When the going gets weird...
...The weird turn pro. -HST
This line has been a great description of my life so far, and this recent "shift" hasn't been any different.
Again, as I think I stated in the context of the tomb that was my first post, that I've learned just as much if not more about myself that about my wife in all of these recent events.
I've found over the last few days that I am really invested in my wife's relationship experience with J (as I'll refer to him).
She went to visit him again Monday, after minimal talking, over the weekend, and I was just as concerned as she was that he was not weirded out or what not. I still haven't talked to him, and A (as I'll refer to my wife) has been really wanting me to go play cards with him or do something with him. But the last thing that I wanted to do was go play a poker game with a bunch of folks, yet not being able to talk with him personally about things that were imperative to say to him.
I told her that the first time I hang out with him I need to have her there with us so we can all talk about this together, place everything on the table, and then move from there.
We're supposed to do this friday evening, and honestly, I wish it was tonight so that it wouldn't still be on my mind.
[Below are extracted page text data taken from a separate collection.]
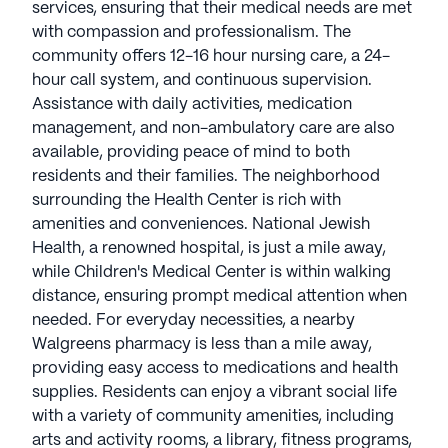
The neighborhood surrounding the Health Center is
services, ensuring that their medical needs are met
rich with amenities and conveniences. National
with compassion and professionalism. The
Jewish Health, a renowned hospital, is just a mile
community offers 12-16 hour nursing care, a 24-
away, while Children's Medical Center is within
hour call system, and continuous supervision.
walking distance, ensuring prompt medical
Assistance with daily activities, medication
attention when needed. For everyday necessities, a
management, and non-ambulatory care are also
nearby Walgreens pharmacy is less than a mile
available, providing peace of mind to both
away, providing easy access to medications and
residents and their families. The neighborhood
health supplies.
surrounding the Health Center is rich with
amenities and conveniences. National Jewish
Residents can enjoy a vibrant social life with a
Health, a renowned hospital, is just a mile away,
variety of community amenities, including arts and
while Children's Medical Center is within walking
activity rooms, a library, fitness programs, and
distance, ensuring prompt medical attention when
scheduled daily activities. The outdoor common
needed. For everyday necessities, a nearby
spaces, walking paths, and garden offer a serene
Walgreens pharmacy is less than a mile away,
setting for relaxation and reflection. For those
providing easy access to medications and health
seeking spiritual nourishment, St John's Cathedral
supplies. Residents can enjoy a vibrant social life
is just half a mile away.
with a variety of community amenities, including
arts and activity rooms, a library, fitness programs,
However, when A said she'd arrange it and be present, an instant layer of awkwardness was removed from my perceived future discussion with J.
I got out of the house last night, and while all I did was watch a movie with two friends (non-couple) of ours in a living room, the time was well spent.
Still haven't talked to someone else in person about this, and I'm not sure how I will approach it with anyone that already knows A and I because I don't want them to be weirded out.